Si badi che non stiamo leggendo la pagina di un giallo, ma le ricostruzioni dei fatti, sia pure secondo le due versioni, contenute nelle motivazioni della sentenza di condanna di Arafat Mustafa, Selman Hasani e Bardul Durmishi, la cui versione, ritenuta inattendibile dal giudice, sostiene che il cinese si è scagliato contro di loro “brandendo una sega” e che le lesioni riportate dallo stesso siano state causate da uno scivolone in seguito al quale cade “rovinosamente al suolo”. Non solo: secondo loro il cinese, una volta bloccato, “iniziava a sbattere da solo il volto per terra” e proprio per evitare gesti autolesionistici sono stati costretti a legargli le mani. Di fatto il povero Xupai viene risvegliato con una secchiata d'acqua e si ritrova legato all'interno del container sul piazzale di lavorazione. Le sue condizioni non gli consentono una cognizione esatta del tempo; passano pochi minuti ed entra Padu, accompagnato dal genero. Padu è Bardul Durmishi, socio assieme alla moglie, alla figlia e ad Hasani, della Balkan, mentre Mustafa è il marito della titolare della Mustafa Stone Project, che lavora in condominio sotto lo stesso capannone della Balkan; questo è il risultato di 20 anni di esternalizzazioni.

Padu si avvicina e sferra una pedata in faccia al cinese rompendogli gli incisivi superiori; non contento, inizia a pestarlo con pugni e sberle sul volto già tumefatto, finché il cinese perde di nuovo i sensi. Un'altra secchiata d'acqua lo risveglia e poco dopo giungono sul posto due carabinieri che, pur descrivendo la persona “visibilmente bagnata, seduta su una sedia, che presentava una vistosa ecchimosi ad uno zigomo, il labbro tagliato e con le mani legate con una corda ma ancora cosciente”, scrive il giudice nella sentenza, “lo trasferivano - con dubbia scelta di opportunità, viste le condizioni del ferito - con la loro auto presso la Stazione CC di Albiano”.

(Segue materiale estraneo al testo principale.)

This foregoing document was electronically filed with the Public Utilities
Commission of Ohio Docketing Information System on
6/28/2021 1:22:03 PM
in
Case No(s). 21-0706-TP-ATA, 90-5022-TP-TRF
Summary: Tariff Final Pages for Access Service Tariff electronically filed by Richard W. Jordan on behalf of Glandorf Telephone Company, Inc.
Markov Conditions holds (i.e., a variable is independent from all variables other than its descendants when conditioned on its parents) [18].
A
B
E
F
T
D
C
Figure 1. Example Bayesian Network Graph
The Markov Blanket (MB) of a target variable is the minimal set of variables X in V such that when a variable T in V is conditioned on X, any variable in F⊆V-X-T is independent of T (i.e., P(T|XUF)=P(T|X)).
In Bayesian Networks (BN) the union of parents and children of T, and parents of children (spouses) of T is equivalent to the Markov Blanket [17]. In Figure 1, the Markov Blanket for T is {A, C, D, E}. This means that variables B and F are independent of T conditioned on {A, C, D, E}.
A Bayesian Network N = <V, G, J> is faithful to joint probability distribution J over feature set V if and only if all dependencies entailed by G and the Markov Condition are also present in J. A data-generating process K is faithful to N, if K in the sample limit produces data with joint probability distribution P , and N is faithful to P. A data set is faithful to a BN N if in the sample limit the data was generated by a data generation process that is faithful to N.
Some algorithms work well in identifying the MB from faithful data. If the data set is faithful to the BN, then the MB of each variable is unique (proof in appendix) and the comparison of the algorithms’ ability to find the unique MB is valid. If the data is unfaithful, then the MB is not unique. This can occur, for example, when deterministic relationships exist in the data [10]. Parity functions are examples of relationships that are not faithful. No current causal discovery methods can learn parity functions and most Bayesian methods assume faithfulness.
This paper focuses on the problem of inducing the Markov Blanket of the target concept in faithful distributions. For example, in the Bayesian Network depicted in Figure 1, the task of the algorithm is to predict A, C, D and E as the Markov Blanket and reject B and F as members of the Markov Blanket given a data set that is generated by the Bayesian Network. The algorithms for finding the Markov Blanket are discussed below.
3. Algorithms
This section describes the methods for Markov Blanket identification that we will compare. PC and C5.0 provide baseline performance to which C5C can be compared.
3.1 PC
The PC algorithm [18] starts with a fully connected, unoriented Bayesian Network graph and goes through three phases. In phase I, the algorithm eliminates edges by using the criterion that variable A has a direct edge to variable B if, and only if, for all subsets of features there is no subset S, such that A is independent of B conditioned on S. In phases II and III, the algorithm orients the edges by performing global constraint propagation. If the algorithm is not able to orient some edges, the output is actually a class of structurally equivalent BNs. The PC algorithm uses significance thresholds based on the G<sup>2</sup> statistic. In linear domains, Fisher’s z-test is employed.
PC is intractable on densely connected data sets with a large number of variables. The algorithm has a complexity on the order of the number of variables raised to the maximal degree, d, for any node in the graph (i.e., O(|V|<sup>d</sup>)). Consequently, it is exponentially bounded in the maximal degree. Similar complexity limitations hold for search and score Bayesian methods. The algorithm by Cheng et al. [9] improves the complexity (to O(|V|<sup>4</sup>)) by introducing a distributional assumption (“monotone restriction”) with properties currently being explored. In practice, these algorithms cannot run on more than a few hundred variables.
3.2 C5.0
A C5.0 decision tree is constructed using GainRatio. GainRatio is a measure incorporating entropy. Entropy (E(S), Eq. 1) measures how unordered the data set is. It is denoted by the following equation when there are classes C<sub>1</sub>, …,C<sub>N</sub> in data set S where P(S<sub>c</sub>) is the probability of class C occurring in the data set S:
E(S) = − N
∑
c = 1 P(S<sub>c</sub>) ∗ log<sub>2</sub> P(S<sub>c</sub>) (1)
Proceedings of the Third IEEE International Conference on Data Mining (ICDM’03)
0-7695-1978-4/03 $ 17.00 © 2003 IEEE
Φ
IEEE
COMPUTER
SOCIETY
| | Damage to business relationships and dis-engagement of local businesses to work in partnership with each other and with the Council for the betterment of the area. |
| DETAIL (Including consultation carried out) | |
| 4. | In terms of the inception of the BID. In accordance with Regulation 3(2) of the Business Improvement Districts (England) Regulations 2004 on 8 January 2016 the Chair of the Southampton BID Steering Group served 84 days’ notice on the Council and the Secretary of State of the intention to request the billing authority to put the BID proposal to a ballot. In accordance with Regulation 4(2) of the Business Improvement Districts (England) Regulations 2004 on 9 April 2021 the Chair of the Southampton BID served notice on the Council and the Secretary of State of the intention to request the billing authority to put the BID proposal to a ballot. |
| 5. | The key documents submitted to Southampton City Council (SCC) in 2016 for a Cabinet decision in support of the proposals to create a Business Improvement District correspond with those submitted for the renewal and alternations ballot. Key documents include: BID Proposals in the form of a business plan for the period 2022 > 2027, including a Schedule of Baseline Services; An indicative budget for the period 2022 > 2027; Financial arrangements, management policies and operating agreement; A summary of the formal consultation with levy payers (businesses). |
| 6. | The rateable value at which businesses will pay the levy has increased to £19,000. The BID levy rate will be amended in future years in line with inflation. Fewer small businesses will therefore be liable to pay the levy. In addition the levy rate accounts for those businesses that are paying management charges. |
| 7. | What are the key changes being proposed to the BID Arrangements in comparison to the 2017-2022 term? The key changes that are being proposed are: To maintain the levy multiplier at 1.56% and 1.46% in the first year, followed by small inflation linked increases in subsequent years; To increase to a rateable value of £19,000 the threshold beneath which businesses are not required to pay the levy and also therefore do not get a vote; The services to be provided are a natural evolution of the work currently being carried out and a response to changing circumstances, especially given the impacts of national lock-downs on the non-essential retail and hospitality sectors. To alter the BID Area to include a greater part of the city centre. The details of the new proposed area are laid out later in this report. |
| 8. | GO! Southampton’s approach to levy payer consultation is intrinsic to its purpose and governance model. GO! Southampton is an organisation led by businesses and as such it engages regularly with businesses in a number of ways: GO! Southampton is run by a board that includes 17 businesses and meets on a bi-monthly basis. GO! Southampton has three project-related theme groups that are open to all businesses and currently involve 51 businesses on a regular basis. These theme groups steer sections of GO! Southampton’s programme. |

Perché i carabinieri non chiamano l'ambulanza in cantiere? Com'è possibile che non si siano resi conto delle condizioni del ferito, che giungerà al pronto soccorso solo verso le 22, dopo l'intervento del medico rianimatore presso la caserma di Albiano? Al Santa Chiara gli verranno diagnosticate “l'avulsione degli incisivi superiori con traumi in più distretti corporei” costituiti da: “vasto ematoma al volto coinvolgente l'orbita e lo zigomo sx, ematoma al fianco ed emibacino dx, omero distale-gomito dx deformati, ferita lacera in sede tibiale media gamba destra”.

Fatto sta che i Carabinieri, “allertati dal loro comandante alle 20 e 29, sono giunti nel piazzale alle 20 e 40 circa” e quindi l'operaio cinese ha subito una “privazione di libertà” che è durata “almeno un'ora e mezza”, il che giustifica a detta del giudice l'accusa di sequestro di persona.

Rimangono però alcuni interrogativi per quanto riguarda i Carabinieri di Albiano, il cui comandante ha dichiarato di essere stato avvisato di quanto stava succedendo da una telefonata, verso le 20, da parte di Franco Bertuzzi, titolare assieme al fratello Rosario (all'epoca dei fatti vicesindaco di Albiano e noto imprenditore del porfido) della Avi e Fontana, ditta concessionaria operante a Lona Lases. Come evidenziato anche da Domenico Sartori in uno dei suoi approfondimenti in merito alla vicenda sul quotidiano L'Adige, Bertuzzi ha dichiarato tra l'altro di aver ricevuto in proposito una telefonata da Mustafa, ma dai tabulati risultano vari sms ed alcuni contatti telefonici in cui è sempre Bertuzzi che chiama Arafat.

Perché? Come mai, infine, il comandante invia i due carabinieri solo mezz'ora dopo essere stato informato da Bertuzzi e non l'appuntato che risultava di turno in caserma quel giorno? Tutte domande che attendono ancora una risposta.